I have had a cunning plan...
DIY CO2 systems produce CO2 by anaerobic fermentation of sugars into carbon dioxide and alcohol (and possibly water). Most use a 2 litre bottle or similiar, using a fixed set of ingredients that lasts for about 30 days, and can be scaled up reasonably to about 50 gallon aquariums.
However, why don't people a mechanism such as a 14 day automatic fish feeder, that, once slowed down to deliver sugar and trace nutrients to a yeast mixture inside a small 'bioreactor' once or twice a month? If delivering food to the yeast twice a month, with 24 doses the mixture could last an entire year!

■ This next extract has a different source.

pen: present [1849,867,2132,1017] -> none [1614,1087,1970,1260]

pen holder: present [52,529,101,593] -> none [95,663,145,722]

The reactor would have to be fitted with a drain to allow alcohol to be drained from the mixture, and water added, but such a system could provide a relatively steady production of CO2, and if the reactor is immersed in water, then that water heated with a cheap aquarium heater to about 18-25 C (or even higher for greater CO2 production), then the heater could be switched off at night by a simple timer plug to reduce CO2 production at night, when plants are not photosynthesising, but in a less dramatic way than switching off a manual CO2 injection system.
Alternatively, for an anaerobic system, it should be possible to make a food slot that is airtight like an airlock, as oxygen getting into an anaeobic yeast system prevents an increase in gas pressure until the oxygen is used.


Another (potentially) cunning plan...
Yeast in aerobic conditions, like most life, reacts sugar+oxygen--
CO2+water, which would actually be preferable as alcohol poisons yeast,
and since alcohol is not entirely oxidised, the aerobic reaction produces significantly more CO2. However, it does not result in an increase in gas pressure, so it would only produce a CO2 enriched atmosphere, and not produce a flow of CO2 like an anaerobic reactor, but since (I am assuming) CO2 is more soluble than O2, a flow of water through the reactor or an air pump pumping very slowly from the reactor into a diffuser might allow CO2 enrichment.

If anaerobic fermentation was required, and too much oxygen was getting into the system, then a clever systems of 'taps' should allow system pressure to be built up and 'purge' the food slot.

Glucose (simplest sugar) = C6H12O6 (six carbons, twelve hydrogens, six oxygens)
(anaerobic) C6H12O6 --> 2(C2H5OH) + 2(CO2)
Increase in gas pressure
(aerobic) C6H12O6 + 6(O2) --> 6(CO2) + 6(H2O)
No change in gas pressure
The aerobic reaction produces 3 times the volume of CO2 than the anaerobic reaction, but there is no change in pressure.